Chemists at the National University of Singapore (NUS) have come up with a new approach using disulfide-containing small molecules to control and deliver ribonucleic acid (RNA) in a reversible manner. The research team combined post-synthetic RNA acylation chemistry with dynamic disulfide exchange reaction to create a method for regulating the activity and delivery of RNA. This allows the RNA molecule to be disguised and its activity and delivery can be controlled until it reaches its target site within the cell.A new approach has been developed to use disulfide-containing small molecules to control and deliver RNA in a reversible manner. This strategy aims to overcome the challenges associated with RNA delivery, which has been a major obstacle in the field of RNA-based therapeutics. Despite the widespread use of lipid nanoparticles for RNA delivery, including the distribution of COVID-19 mRNA vaccines, they have limitations in terms of their effectiveness and safety. Therefore, there is a need for alternative methods to address these limitations. Assistant Professor and his research team are leading the way in exploring this new strategy.ZHU Ru-Yi from the NUS Department of Chemistry has created a technique that utilizes a chemical process called post-synthetic RNA acylation chemistry, and combined it with dynamic disulfide exchange reaction for RNA delivery and reversible control. This technique allows for the hiding of the RNA molecule, giving researchers the potential to control its activity and delivery until it reaches its intended location within the cell.
The findings of the study were printed in the publication Angewandte Chemie International Edition on 13 March 2024.

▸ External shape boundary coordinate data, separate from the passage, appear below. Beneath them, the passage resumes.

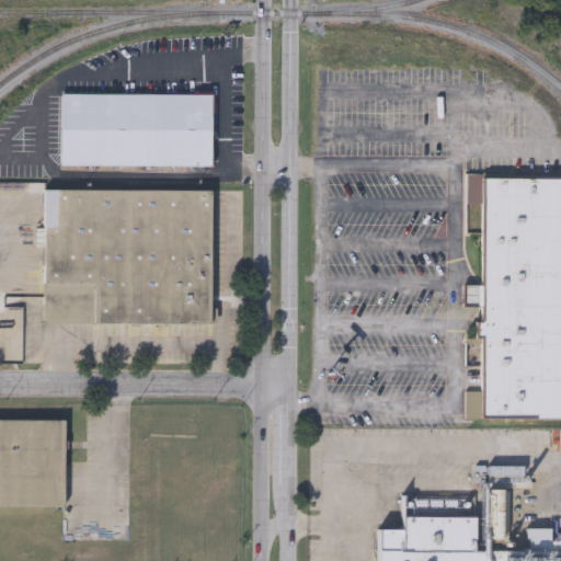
[(60,89),(212,92),(210,167),(58,163),(60,89)]
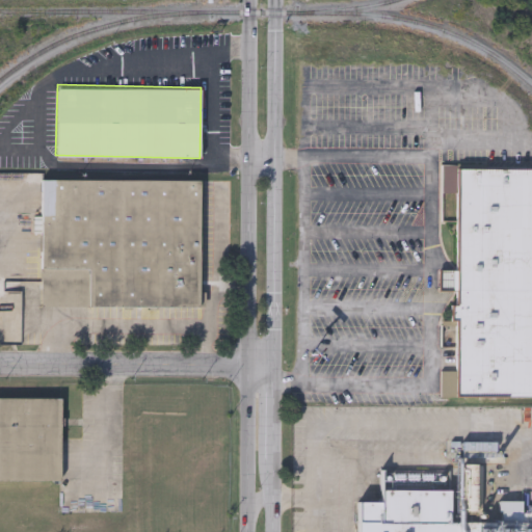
[(457,164),(531,164),(531,393),(456,393),(457,164)]
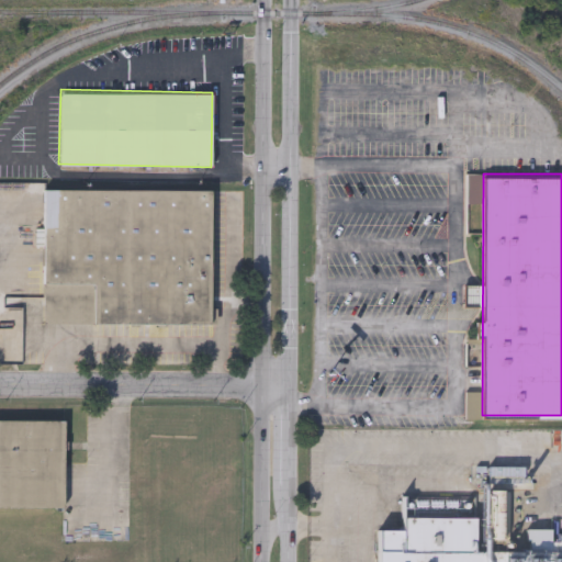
[(210,324),(43,323),(44,189),(211,190),(210,324)]
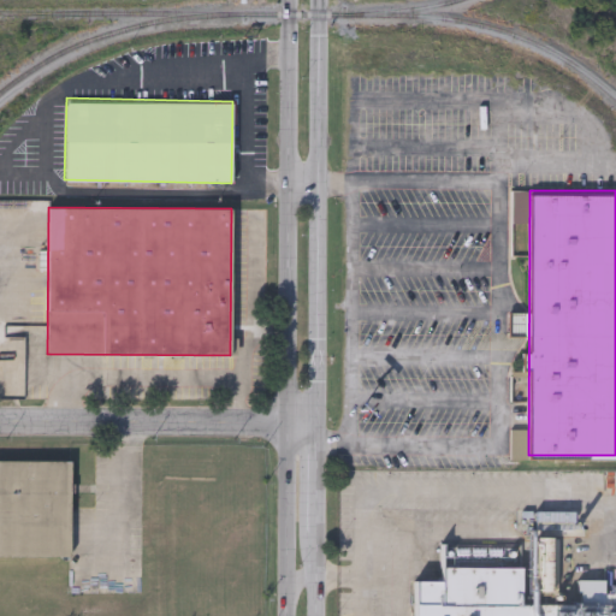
[(0,456),(70,457),(70,554),(0,554),(0,456)]
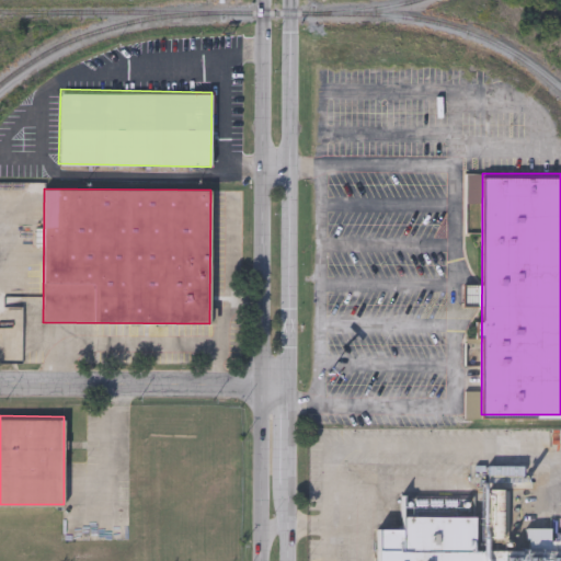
[(560,560),(376,560),(376,528),(400,528),(400,516),(483,516),(483,489),(505,489),(505,550),(551,550),(551,549),(560,549),(560,560)]
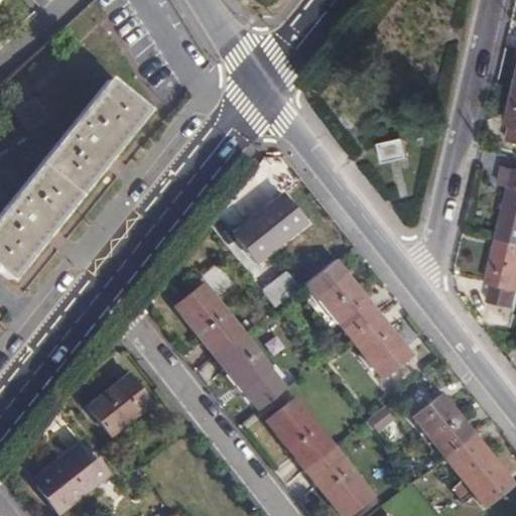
[(145,108),(108,79),(0,211),(0,273),(8,280),(145,108)]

The team discovered that by incorporating specific chemical markers consisting of disulfide-contTraining RNA with these groups can inhibit the catalytic activity and folding of RNA, temporarily concealing the instructions. Then, when necessary, the RNA can be activated by removing these markers, allowing cells to once again read and act on the instructions. This approach enables RNA to quickly enter cells, distribute efficiently, and become active in the cell’s cytosol without being trapped in lysosomes. The researchers believe that their method will be accessible to laboratories involved in RNA biology and has the potential to be a versatile platform for RNA-based applications.
Assistant Professor Zhu stated, “Our research demonstrates the first example of this novel strategy.”The study focused on a new method for delivering RNA into cells using only small molecules. The researchers believe that their approach will attract more interest from other scientists looking to improve the method and will have applications in the field of RNA biology and biomedicines. They are also working on developing new strategies to modify RNA and enhance RNA-based therapeutics.